((

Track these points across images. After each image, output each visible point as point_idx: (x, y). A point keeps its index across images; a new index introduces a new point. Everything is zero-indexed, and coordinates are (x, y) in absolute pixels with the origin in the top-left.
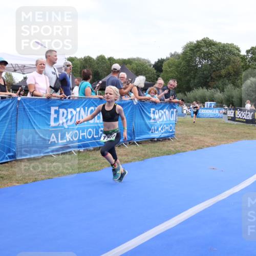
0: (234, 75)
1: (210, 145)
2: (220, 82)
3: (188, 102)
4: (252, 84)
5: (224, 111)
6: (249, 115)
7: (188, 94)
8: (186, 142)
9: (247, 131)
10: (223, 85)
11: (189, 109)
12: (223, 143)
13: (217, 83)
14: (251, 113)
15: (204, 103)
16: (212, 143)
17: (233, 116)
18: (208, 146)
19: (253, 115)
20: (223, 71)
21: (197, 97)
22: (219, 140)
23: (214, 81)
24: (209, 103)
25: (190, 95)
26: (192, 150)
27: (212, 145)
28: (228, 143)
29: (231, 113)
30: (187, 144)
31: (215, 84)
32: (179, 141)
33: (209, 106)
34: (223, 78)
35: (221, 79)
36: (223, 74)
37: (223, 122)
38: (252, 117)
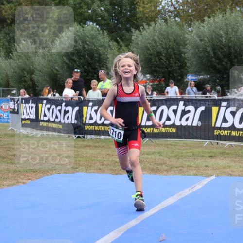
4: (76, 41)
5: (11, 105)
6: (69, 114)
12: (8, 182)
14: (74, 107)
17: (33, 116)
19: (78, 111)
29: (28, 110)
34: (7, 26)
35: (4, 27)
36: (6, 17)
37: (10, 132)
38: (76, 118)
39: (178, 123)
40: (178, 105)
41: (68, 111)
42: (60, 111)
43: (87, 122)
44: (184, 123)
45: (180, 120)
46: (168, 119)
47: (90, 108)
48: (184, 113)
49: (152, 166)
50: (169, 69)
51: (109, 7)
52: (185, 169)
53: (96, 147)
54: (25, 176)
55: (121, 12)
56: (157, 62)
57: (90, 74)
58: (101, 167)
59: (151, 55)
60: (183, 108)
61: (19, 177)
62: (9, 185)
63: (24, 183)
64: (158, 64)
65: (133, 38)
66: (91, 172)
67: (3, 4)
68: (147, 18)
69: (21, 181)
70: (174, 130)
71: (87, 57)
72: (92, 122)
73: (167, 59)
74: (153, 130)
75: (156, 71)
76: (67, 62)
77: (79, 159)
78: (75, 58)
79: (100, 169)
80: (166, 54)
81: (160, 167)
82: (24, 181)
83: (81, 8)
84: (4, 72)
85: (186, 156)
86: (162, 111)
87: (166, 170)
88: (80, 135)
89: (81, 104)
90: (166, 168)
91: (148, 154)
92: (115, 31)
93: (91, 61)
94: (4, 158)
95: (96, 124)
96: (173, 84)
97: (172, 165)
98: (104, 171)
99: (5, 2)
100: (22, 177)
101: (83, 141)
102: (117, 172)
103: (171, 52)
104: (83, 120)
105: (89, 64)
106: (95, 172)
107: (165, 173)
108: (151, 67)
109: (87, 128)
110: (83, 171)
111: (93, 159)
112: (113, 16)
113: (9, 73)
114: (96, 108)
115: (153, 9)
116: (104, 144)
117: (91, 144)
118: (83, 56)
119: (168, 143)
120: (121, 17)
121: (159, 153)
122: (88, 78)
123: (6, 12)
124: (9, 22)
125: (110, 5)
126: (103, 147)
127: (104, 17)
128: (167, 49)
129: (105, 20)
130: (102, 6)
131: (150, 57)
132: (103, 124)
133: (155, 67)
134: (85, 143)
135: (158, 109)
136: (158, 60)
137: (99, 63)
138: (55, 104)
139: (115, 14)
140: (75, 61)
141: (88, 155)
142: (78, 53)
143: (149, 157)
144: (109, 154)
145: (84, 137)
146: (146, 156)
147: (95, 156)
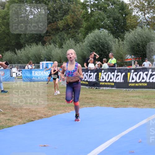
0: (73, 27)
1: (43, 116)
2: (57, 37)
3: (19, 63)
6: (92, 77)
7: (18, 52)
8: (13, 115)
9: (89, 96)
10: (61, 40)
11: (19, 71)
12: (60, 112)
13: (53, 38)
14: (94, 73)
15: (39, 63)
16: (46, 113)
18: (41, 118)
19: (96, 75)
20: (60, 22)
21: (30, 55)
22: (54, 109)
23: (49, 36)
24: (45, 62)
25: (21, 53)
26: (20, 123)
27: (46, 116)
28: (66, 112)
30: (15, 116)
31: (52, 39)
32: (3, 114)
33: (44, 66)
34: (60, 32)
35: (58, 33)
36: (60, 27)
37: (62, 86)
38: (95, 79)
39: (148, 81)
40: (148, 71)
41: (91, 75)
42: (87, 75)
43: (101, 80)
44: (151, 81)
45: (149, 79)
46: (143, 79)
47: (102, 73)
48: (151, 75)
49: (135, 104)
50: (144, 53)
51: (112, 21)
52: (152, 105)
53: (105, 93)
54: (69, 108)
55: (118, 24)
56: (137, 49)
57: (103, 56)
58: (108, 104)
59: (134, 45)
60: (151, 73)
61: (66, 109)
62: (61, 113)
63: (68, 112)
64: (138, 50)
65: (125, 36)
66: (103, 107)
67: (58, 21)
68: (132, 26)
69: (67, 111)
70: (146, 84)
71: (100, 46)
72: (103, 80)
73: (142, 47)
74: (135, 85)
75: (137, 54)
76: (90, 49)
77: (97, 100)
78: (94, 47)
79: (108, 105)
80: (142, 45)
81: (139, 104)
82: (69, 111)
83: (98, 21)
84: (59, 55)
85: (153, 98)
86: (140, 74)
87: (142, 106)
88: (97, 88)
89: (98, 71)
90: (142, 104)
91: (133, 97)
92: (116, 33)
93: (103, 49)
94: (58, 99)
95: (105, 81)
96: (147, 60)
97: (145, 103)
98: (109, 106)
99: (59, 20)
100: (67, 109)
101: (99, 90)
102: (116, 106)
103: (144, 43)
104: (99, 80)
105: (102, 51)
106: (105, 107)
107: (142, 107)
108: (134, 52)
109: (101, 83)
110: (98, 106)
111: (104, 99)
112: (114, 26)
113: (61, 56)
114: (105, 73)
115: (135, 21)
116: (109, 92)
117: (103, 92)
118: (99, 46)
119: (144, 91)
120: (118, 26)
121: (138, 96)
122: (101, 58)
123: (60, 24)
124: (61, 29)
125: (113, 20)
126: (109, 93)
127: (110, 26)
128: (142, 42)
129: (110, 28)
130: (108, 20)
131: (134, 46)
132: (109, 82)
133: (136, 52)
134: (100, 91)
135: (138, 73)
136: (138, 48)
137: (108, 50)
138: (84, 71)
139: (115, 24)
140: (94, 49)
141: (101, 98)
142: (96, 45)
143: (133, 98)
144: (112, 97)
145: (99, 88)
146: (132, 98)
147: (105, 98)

))
((

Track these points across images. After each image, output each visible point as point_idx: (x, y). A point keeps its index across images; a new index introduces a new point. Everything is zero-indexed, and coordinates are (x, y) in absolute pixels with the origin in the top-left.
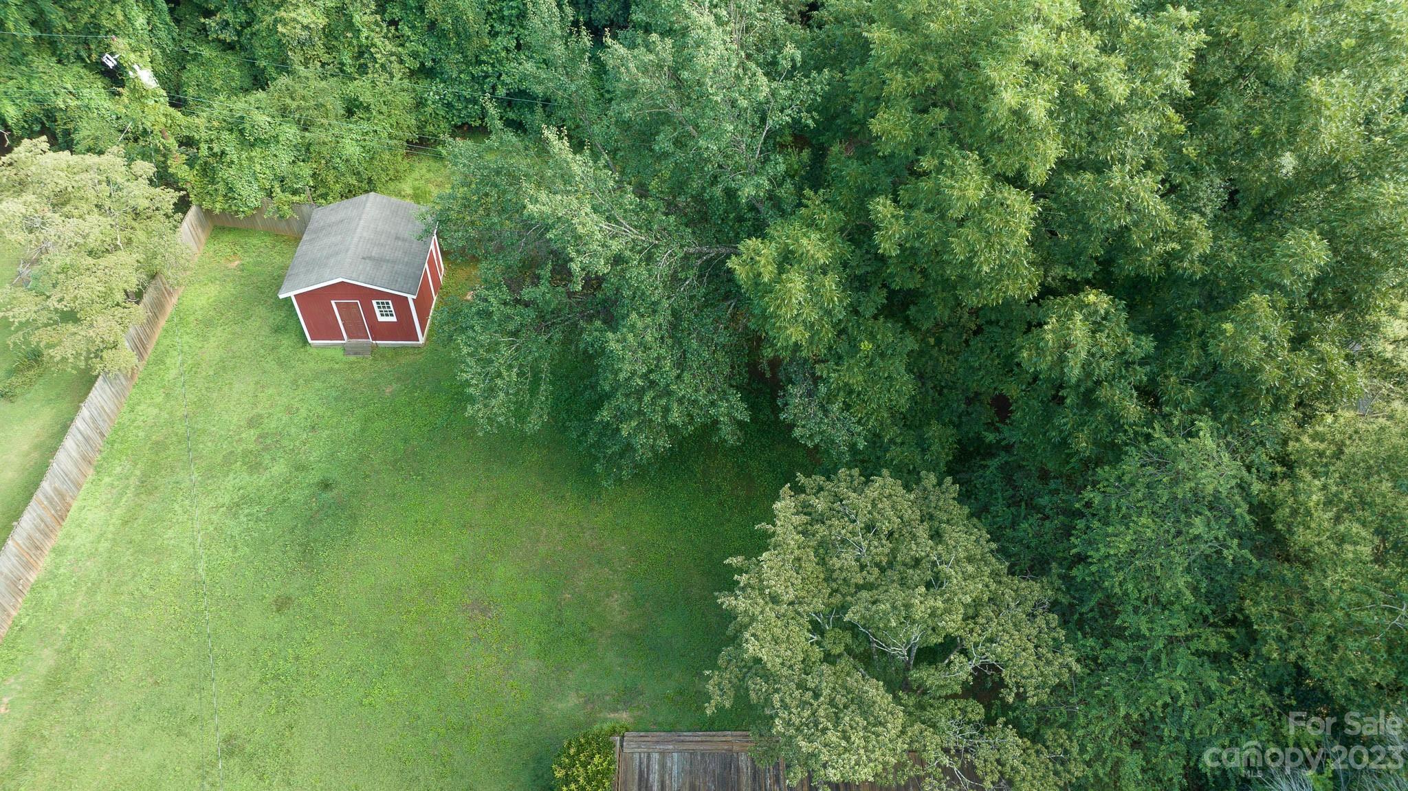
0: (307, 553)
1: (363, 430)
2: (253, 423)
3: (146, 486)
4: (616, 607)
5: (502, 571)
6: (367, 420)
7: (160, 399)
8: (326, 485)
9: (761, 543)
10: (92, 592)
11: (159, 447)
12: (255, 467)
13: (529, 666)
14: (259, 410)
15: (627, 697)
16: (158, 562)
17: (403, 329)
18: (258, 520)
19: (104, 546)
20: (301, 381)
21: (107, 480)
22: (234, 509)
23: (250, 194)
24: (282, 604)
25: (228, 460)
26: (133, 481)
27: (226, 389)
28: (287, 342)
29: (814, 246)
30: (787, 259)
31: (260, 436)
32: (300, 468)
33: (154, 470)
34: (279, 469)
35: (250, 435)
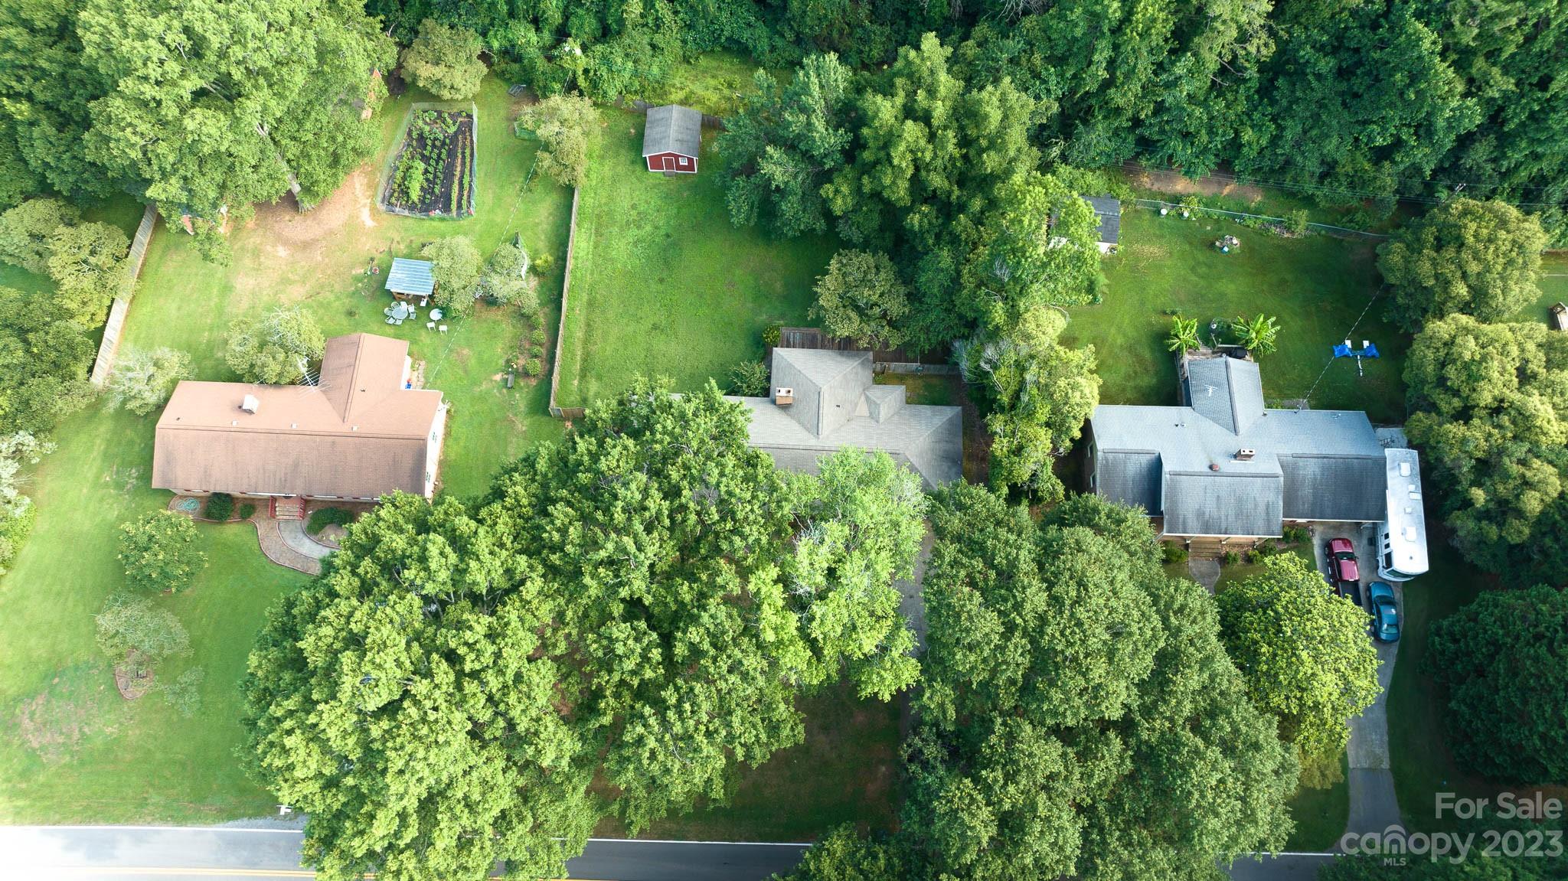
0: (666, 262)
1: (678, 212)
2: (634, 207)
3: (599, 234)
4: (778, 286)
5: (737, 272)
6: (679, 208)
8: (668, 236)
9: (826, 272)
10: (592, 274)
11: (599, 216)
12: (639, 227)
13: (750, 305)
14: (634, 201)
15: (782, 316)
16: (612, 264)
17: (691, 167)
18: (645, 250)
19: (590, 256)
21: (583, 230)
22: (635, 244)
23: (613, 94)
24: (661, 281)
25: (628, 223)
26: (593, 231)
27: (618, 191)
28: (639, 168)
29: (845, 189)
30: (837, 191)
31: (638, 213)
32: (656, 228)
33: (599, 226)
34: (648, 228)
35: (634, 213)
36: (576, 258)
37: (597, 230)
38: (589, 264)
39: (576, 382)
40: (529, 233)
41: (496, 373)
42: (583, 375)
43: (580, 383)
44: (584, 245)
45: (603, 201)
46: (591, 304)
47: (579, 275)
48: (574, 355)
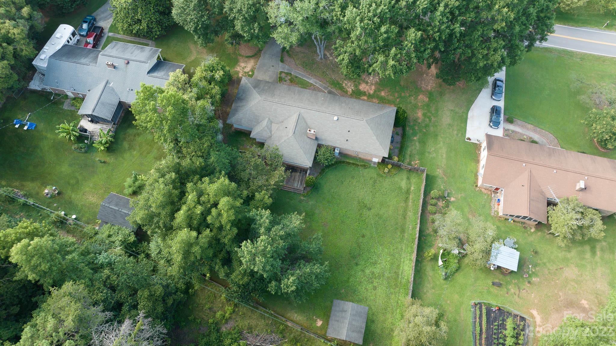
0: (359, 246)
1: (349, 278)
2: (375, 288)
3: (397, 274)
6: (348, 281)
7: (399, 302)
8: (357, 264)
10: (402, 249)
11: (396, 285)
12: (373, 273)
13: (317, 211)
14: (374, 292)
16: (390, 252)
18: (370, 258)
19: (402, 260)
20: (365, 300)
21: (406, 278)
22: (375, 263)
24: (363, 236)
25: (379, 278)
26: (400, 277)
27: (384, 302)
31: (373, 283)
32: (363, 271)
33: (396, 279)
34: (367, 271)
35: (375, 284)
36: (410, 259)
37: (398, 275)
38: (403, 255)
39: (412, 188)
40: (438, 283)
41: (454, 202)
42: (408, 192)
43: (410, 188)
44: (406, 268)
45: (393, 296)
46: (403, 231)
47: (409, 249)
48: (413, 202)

))
((

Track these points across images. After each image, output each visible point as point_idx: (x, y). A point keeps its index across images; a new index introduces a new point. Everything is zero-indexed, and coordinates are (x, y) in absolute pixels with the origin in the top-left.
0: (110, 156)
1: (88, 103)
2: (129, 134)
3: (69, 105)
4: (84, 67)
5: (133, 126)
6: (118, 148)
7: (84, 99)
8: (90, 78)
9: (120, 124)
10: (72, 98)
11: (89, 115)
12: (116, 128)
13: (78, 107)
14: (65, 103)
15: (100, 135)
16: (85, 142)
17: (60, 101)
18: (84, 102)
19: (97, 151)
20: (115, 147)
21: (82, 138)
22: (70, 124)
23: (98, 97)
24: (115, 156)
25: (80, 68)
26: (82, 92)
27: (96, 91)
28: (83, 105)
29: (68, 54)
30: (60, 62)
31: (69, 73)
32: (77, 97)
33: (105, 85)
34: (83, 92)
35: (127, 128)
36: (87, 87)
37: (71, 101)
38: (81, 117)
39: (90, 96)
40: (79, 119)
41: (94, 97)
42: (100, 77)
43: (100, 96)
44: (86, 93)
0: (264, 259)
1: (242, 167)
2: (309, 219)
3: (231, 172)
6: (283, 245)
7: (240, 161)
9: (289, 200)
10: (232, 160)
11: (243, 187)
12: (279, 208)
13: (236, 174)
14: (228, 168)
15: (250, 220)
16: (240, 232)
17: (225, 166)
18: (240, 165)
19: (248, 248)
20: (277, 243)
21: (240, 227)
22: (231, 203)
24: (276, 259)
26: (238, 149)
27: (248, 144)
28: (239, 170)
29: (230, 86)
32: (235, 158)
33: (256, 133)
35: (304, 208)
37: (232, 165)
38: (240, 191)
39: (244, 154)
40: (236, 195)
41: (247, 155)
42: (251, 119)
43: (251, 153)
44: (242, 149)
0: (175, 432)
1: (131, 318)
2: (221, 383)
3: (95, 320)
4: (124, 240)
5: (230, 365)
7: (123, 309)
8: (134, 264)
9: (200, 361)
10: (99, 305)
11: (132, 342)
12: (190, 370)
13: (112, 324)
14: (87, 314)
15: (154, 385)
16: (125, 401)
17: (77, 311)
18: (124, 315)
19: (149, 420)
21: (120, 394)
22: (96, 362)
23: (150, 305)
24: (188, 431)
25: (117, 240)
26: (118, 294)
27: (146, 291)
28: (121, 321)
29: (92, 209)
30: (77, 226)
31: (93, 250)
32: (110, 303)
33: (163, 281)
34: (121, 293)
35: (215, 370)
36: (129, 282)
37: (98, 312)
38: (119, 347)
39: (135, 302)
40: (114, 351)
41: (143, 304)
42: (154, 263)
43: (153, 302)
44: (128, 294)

))

(Exercise prompt):
Would you retype the lines above from the one with "139: (115, 14)" down to the one with "146: (146, 156)", word for word, both ends included and no other lines?

(Response area):
139: (115, 14)
140: (75, 61)
141: (88, 155)
142: (78, 53)
143: (149, 157)
144: (109, 154)
145: (84, 137)
146: (146, 156)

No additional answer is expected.